The presidential inauguration isn't just another White House event—it's a constitutionally mandated ceremony marking the peaceful transfer of power and the new president's oath to “preserve, protect and defend the Constitution of the United States.” By inviting the CEO of ByteDance as an honored guest to this specific ceremony, Trump is sending an unmistakable message about his relationship to his constitutional obligations from the very moment he takes that oath.

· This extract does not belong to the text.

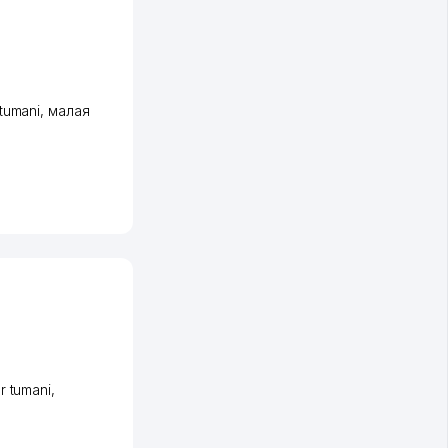
tumani
,
малая
r tumani
,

Think about the timing: By January 20th, 2025, ByteDance will be legally required to have either completed its divestiture or ceased U.S. operations. The law that Congress passed doesn't give the president discretion about this—especially for ByteDance, which falls under the law's Track 1 designation of specifically named entities. So Trump is essentially inviting, as an honored guest to his inauguration, the CEO of a company that will be operating illegally in the United States at the time of the ceremony.
This creates an extraordinary constitutional moment: Trump will be taking an oath to faithfully execute the laws of the United States while simultaneously demonstrating, through his guest list, his intent to defy those very laws. The inauguration invitation to Shou Zi Chew isn't just a social gesture—it's a public declaration that Trump plans to substitute his own policy preferences for Congress's clear command from his very first moments in office.
This is precisely what makes Trump's action different from traditional examples of presidential discretion in enforcement. He's not claiming resource constraints or setting enforcement priorities. Instead, he's using one of the presidency's most solemn constitutional ceremonies—the taking of the oath of office—as a platform to signal his intent to defy the Constitution he's swearing to uphold. When J.D. Vance talked about the need for conservatives to “get pretty wild” with executive power, even he probably didn't envision a president using the inauguration itself as a tool of constitutional defiance.
Americans need to abandon the comforting fiction that a constitutional crisis is something that happens suddenly and dramatically, with tanks in the streets or soldiers at government buildings. What we're witnessing with Trump's ByteDance action is a constitutional crisis in real time—one happening in plain sight through official presidential actions. When a president-elect invites a CEO to his inauguration specifically to signal his intent to defy the law, when he openly declares he'll ignore clear congressional mandates to pursue his own deals, and when sitting senators like J.D. Vance explicitly advocate for such constitutional defiance, we're not approaching a crisis—we're already in one. The true danger isn't that our constitutional system might break down in the future; it's that many Americans haven't yet recognized that it's actively breaking down right now, through official actions and ceremonial gestures that normalize what the Founders would have immediately recognized as corruption of constitutional governance. Every day we spend debating whether we're in a constitutional crisis is another day we lose in defending against it. The crisis isn't coming. It's here. And Trump's ByteDance suspension is simply making visible what should have been obvious all along: the transformation of presidential power from constitutional executive to elected autocrat is already underway.